My Secret Life (erotica) - Authorship

Authorship

The true identity of "Walter" has never been discovered for certain. The most frequently cited likely author is Henry Spencer Ashbee (21 April 1834 – 29 July 1900), a book collector, writer, and bibliographer notable as an early authority on erotic literature. If Ashbee was not the actual author, he may well have been the compiler of the work's lengthy and extremely detailed index, and have provided other editorial assistance and help in getting the book into print.

Gershon Legman was the first to link "Walter" and Ashbee in his introduction to the 1962 reprints of Ashbee's bibliographies; the 1966 Grove Press edition of My Secret Life included an expanded version of that essay. On the other hand Steven Marcus, in his influential The Other Victorians (1966), concluded that the balance of known facts was against Legman's "shrewd and ingenious guess." Also unconvinced were Phyllis and Eberhard Kronhausen in their detailed study of My Secret Life, Walter the English Casanova (1967).

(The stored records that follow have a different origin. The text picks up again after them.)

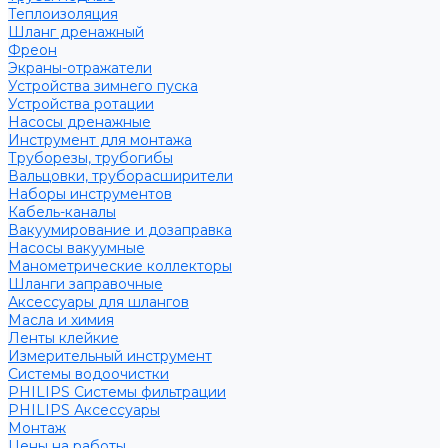
Теплоизоляция
Шланг дренажный
Фреон
Экраны-отражатели
Устройства зимнего пуска
Устройства ротации
Насосы дренажные
Инструмент для монтажа
Труборезы, трубогибы
Вальцовки, труборасширители
Наборы инструментов
Кабель-каналы
Вакуумирование и дозаправка
Насосы вакуумные
Манометрические коллекторы
Шланги заправочные
Аксессуары для шлангов
Масла и химия
Ленты клейкие
Измерительный инструмент
Системы водоочистки
PHILIPS Системы фильтрации
PHILIPS Аксессуары
Монтаж
Цены на работы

More recently, however, Ian Gibson's The Erotomaniac: the secret life of Henry Spencer Ashbee (2001, ISBN 0-571-19619-5) provides a detailed review of circumstantial evidence arguing that Ashbee wrote My Secret Life, presumably weaving fantasy and anecdotes from friends in with his own real-life experiences. In May 2000, Channel 4 broadcast a documentary on British TV, Walter: The Secret Life of a Victorian Pornographer, which also claimed that Ashbee was Walter.

Gordon Grimley's introduction to the 1972 edition of "My Secret Life" is sceptical of Ashbee's candidacy as the main author and makes a case for William Simpson Potter, a known associate of Ashbee's. According to Ashbee Potter was involved in authoring The Romance of Lust, an erotic work centred on incest and a range of sexual encounters.